Write only the number of lines below in which "billion" occurs.
=== Begin Enclosure ===
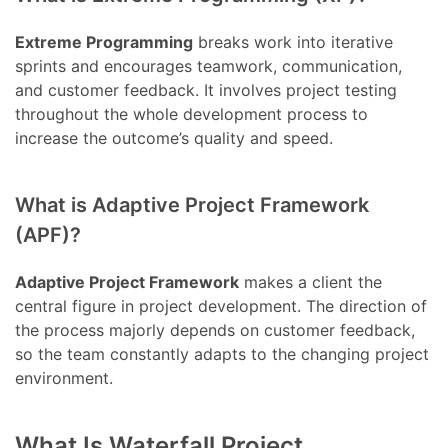
Extreme Programming
breaks work into iterative
sprints and encourages teamwork, communication,
and customer feedback. It involves project testing
throughout the whole development process to
increase the outcome’s quality and speed.
What is Adaptive Project Framework
(APF)?
Adaptive Project Framework
makes a client the
central figure in project development. The direction of
the process majorly depends on customer feedback,
so the team constantly adapts to the changing project
environment.
What Is Waterfall Project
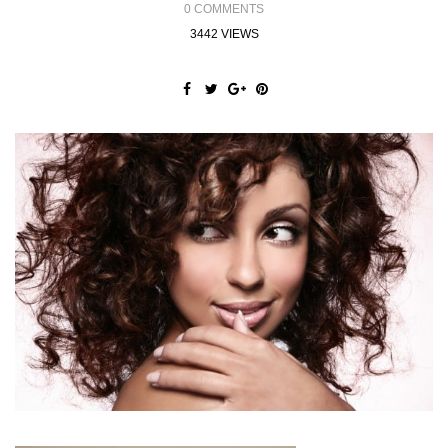
0 COMMENTS
3442 VIEWS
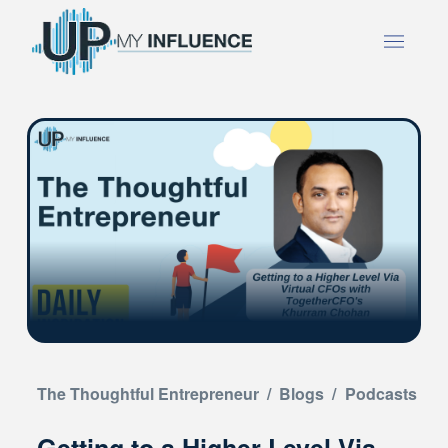
The Thoughtful Entrepreneur
/
Blogs
/
Podcasts
Getting to a Higher Level Via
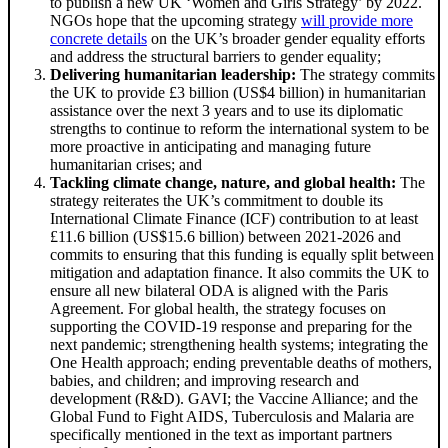
to publish a new UK ‘Women and Girls Strategy’ by 2022.
NGOs hope that the upcoming strategy
will provide more
concrete details
on the UK’s broader gender equality efforts
and address the structural barriers to gender equality;
Delivering humanitarian leadership:
The strategy commits
the UK to provide £3 billion (US$4 billion) in humanitarian
assistance over the next 3 years and to use its diplomatic
strengths to continue to reform the international system to be
more proactive in anticipating and managing future
humanitarian crises; and
Tackling climate change, nature, and global health:
The
strategy reiterates the UK’s commitment to double its
International Climate Finance (ICF) contribution to at least
£11.6 billion (US$15.6 billion) between 2021-2026 and
commits to ensuring that this funding is equally split between
mitigation and adaptation finance. It also commits the UK to
ensure all new bilateral ODA is aligned with the Paris
Agreement. For global health, the strategy focuses on
supporting the COVID-19 response and preparing for the
next pandemic; strengthening health systems; integrating the
One Health approach; ending preventable deaths of mothers,
babies, and children; and improving research and
development (R&D). GAVI; the Vaccine Alliance; and the
Global Fund to Fight AIDS, Tuberculosis and Malaria are
specifically mentioned in the text as important partners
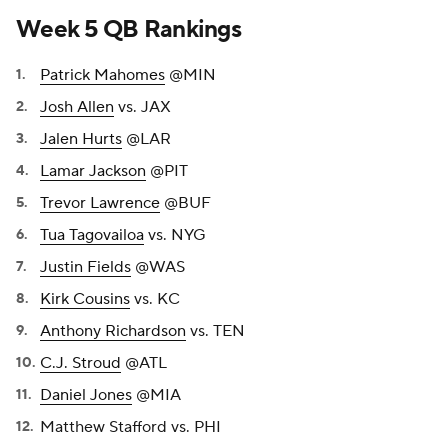
Week 5 QB Rankings
Patrick Mahomes
@MIN
Josh Allen
vs. JAX
Jalen Hurts
@LAR
Lamar Jackson
@PIT
Trevor Lawrence
@BUF
Tua Tagovailoa
vs. NYG
Justin Fields
@WAS
Kirk Cousins
vs. KC
Anthony Richardson
vs. TEN
C.J. Stroud
@ATL
Daniel Jones
@MIA
Matthew Stafford vs. PHI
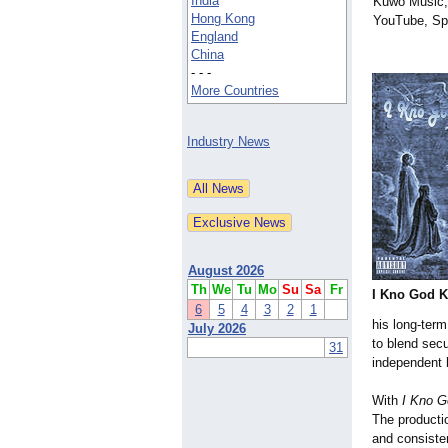
India
Kuwo Music,
Hong Kong
YouTube, Spo
England
China
- - -
More Countries
Industry News
August 2026
Th
We
Tu
Mo
Su
Sa
Fr
I Kno God K
6
5
4
3
2
1
his long-term
July 2026
to blend sec
31
independent 
With
I Kno G
The productio
and consisten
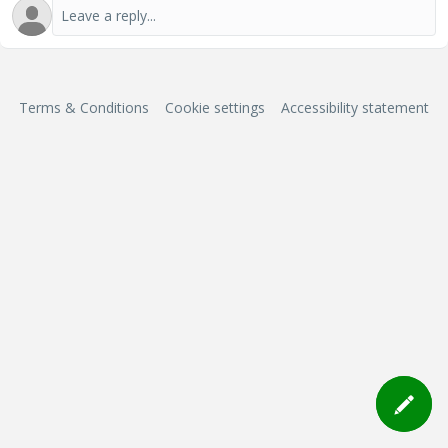
Terms & Conditions
Cookie settings
Accessibility statement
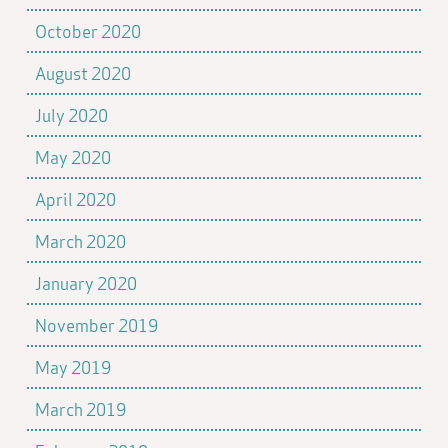
October 2020
August 2020
July 2020
May 2020
April 2020
March 2020
January 2020
November 2019
May 2019
March 2019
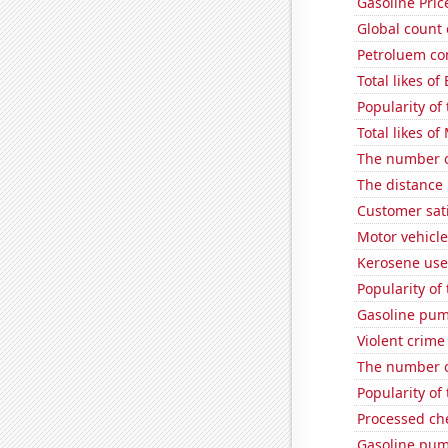
Gasoline Pric
Global count 
Petroluem co
Total likes of
Popularity of 
Total likes o
The number o
The distance
Customer sat
Motor vehicle
Kerosene used
Popularity of 
Gasoline pum
Violent crime
The number o
Popularity of
Processed ch
Gasoline pu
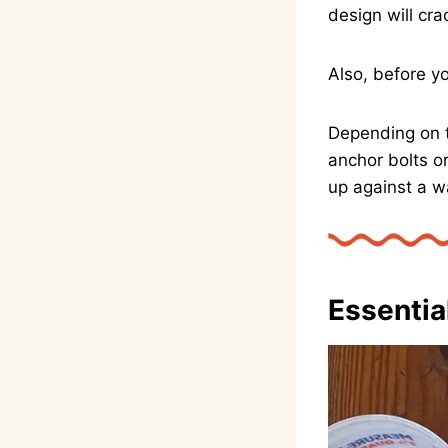
design will cra
Also, before y
Depending on t
anchor bolts o
up against a wa
Essentia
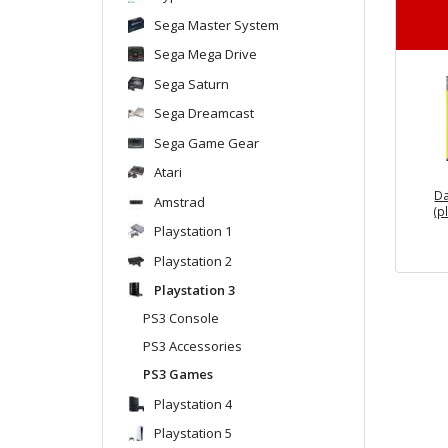
Sega Master System
Sega Mega Drive
Sega Saturn
Sega Dreamcast
Sega Game Gear
Atari
Da
Amstrad
(p
Playstation 1
Playstation 2
Playstation 3
PS3 Console
PS3 Accessories
PS3 Games
Playstation 4
Playstation 5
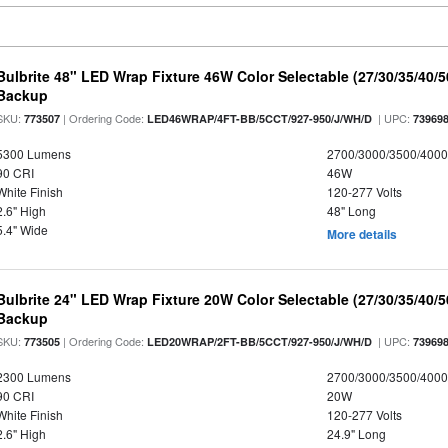
Bulbrite 48" LED Wrap Fixture 46W Color Selectable (27/30/35/40/
Backup
SKU:
| Ordering Code:
| UPC:
773507
LED46WRAP/4FT-BB/5CCT/927-950/J/WH/D
73969
5300 Lumens
2700/3000/3500/4000
90 CRI
46W
White Finish
120-277 Volts
2.6" High
48" Long
5.4" Wide
More details
Bulbrite 24" LED Wrap Fixture 20W Color Selectable (27/30/35/40/
Backup
SKU:
| Ordering Code:
| UPC:
773505
LED20WRAP/2FT-BB/5CCT/927-950/J/WH/D
73969
2300 Lumens
2700/3000/3500/4000
90 CRI
20W
White Finish
120-277 Volts
2.6" High
24.9" Long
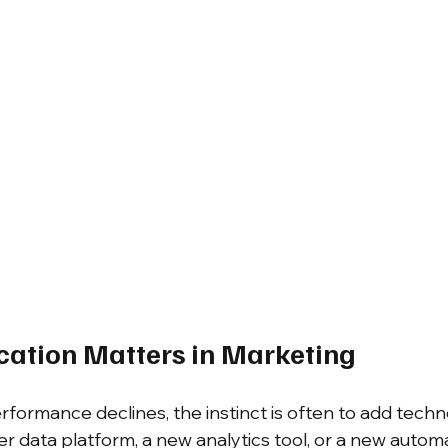
cation Matters in Marketing
ormance declines, the instinct is often to add techn
r data platform, a new analytics tool, or a new autom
=== End Enclosure ===
Solved problem —
2